蚊に狙われやすいボディソープの香りは? 研究で分かった意外な関係性
蚊から好かれる人っていますよね。蚊を引き付ける原因の中には、体の大きさや、皮膚の自然なにおいなど、そう簡単には変えられないものもあります。 ですが、2023年5月はじめに発表されたある研究で、どのような香りが付いたボディソープを使うかによって、違いが出る可能性があることがわかりました。ボディソープなら、簡単に対策を講じることができます。 この研究は規模が小さく、範囲も限られているため、どのボディソープを使えば蚊に刺されないのか(せめて蚊を呼び寄せないのか)を明確に示しているわけではありません。けれども、さまざまな興味深い疑問を投げかけています。
研究の内容
研究は、蚊(ネッタイシマカ[いわゆるヤブカ])と、2種類の洋服の袖を使って行われました。1つは、ボディソープで腕を洗っていない人が着ていた洋服の袖。 もう1つは、4種類のボディソープのいずれかで腕を洗った人が着ていた洋服の袖です。
花の香りのボディソープは、避けたほうがいいかも
実験に使われた4つのボディソープのなかでは、3つが蚊を呼び寄せやすかったようです。 その3つとは、ダイアル(Dial Body Wash Marula Oil)、ダヴ(Dove Deep Moisture Nourishing Body Wash)、シンプル・トゥルース(Simple Truth Organic Honey Blossom Baby Shampoo & Body Wash)と、どれもみな花の香りがするボディソープです。 ということは、蚊は、洗っていない人間の皮膚のにおいよりも、花の香りを好む可能性があるわけです。 蚊は、人間の血を吸っていないときは花の蜜をすすっていますから、この結果には納得がいきます。 ただし、蚊が引き寄せられたのは「洋服の袖のにおい」であって、その洋服を身に着けた本人は、その場にいませんでした。

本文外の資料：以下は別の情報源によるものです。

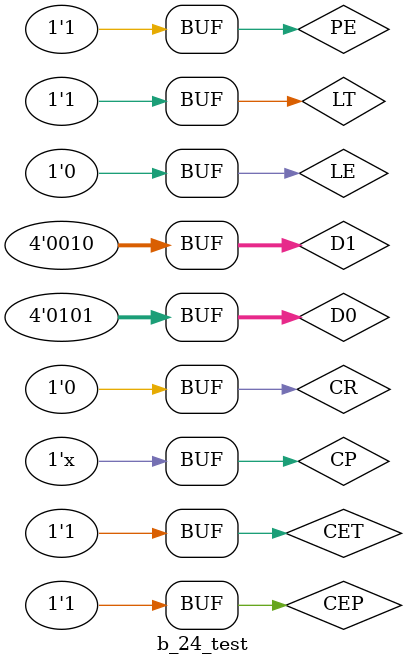
<source format=v>
module b_24_test();
  reg CEP,CET,PE,CR,CP,LT,LE;
  reg[3:0]D1;
  reg[3:0]D0;
  wire warning;
  wire a1,b1,c1,d1,e1,f1,g1;
  wire a0,b0,c0,d0,e0,f0,g0;
  wire [3:0]num0;
  wire [3:0]num1;
  initial
  begin
    LT = 0;LE = 0;
    D1 = 4'b0010;D0 = 4'b0101;  //  2  5    
    CP = 0;         
    CR = 1;
    PE = 1;
    CEP = 0;
    CET = 0;                 // ????????
    #15 PE = 0;              // ??????? 25
    #20 PE = 1;              // ??
	#15   CEP = 1;CET = 1;LT = 1;   // ?????
    #1200 CEP = 0;CET = 0;
    #200  CEP = 1;CET = 1;
    #1400 CR = 0;   // ????
  end

  always #50 CP = ~CP;//?????50ns????
  initial
  $monitor("Q1 = %d %d %d %d %d %d %d ,Q0 = %d %d %d %d %d %d %d , the number is %d%d , warning = %d",a1,b1,c1,d1,e1,f1,g1,a0,b0,c0,d0,e0,f0,g0,num1,num0,warning);
  b_24 inst(.CEP(CEP),
            .CET(CET),
            .PE(PE),
            .CR(CR),
			.CP(CP),
			.LE(LE),
            .LT(LT),
            .D1(D1),
            .D0(D0),
			.a1(a1),
                .b1(b1),
                .c1(c1),
                .d1(d1),
				.e1(e1),
				.f1(f1),
				.g1(g1),
			.a0(a0),
                .b0(b0),
                .c0(c0),
                .d0(d0),
				.e0(e0),
				.f0(f0),
				.g0(g0),
			.warning(warning),
                .num1(num1),
                .num0(num0));
endmodule

</source>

これが、この研究で答えの出なかった疑問の1つです。
人の匂いはシャンプーで変わる
蚊は、人間が吐き出す、温かくておいしそうな息と直面すると、花の香りに関心を示さなくなるのでしょうか?(蚊は、二酸化炭素を嗅ぎ分けて、人間などの動物を見つけます)。 驚くには値しないでしょうが、人間のにおいは、香り付きのボディソープで体を洗うと変化することが、化学分析で明らかになっています。 しかしこれは、体臭にボディソープの香りがプラスされるという単純な話ではありません。ボディソープで体を洗うと、人間の自然な体臭がいくらか消えて、そこにボディソープの新たな香りが加わるらしいのです。 研究グループは、一般消費者向けのボディソープ2種類(ダイアルとダヴ)と、「ナチュラル」を謳うブランドのボディソープ2種類(シンプル・トゥルースとネイティヴ)をテストしました。 その結果、「ナチュラル」な製品のほうが実際に、化学物質の含有量が少ないことがわかりました。それでも、ナチュラルな製品の1つ(シンプル・トゥルース)は、蚊を呼び寄せやすいボディソープとして分類されています。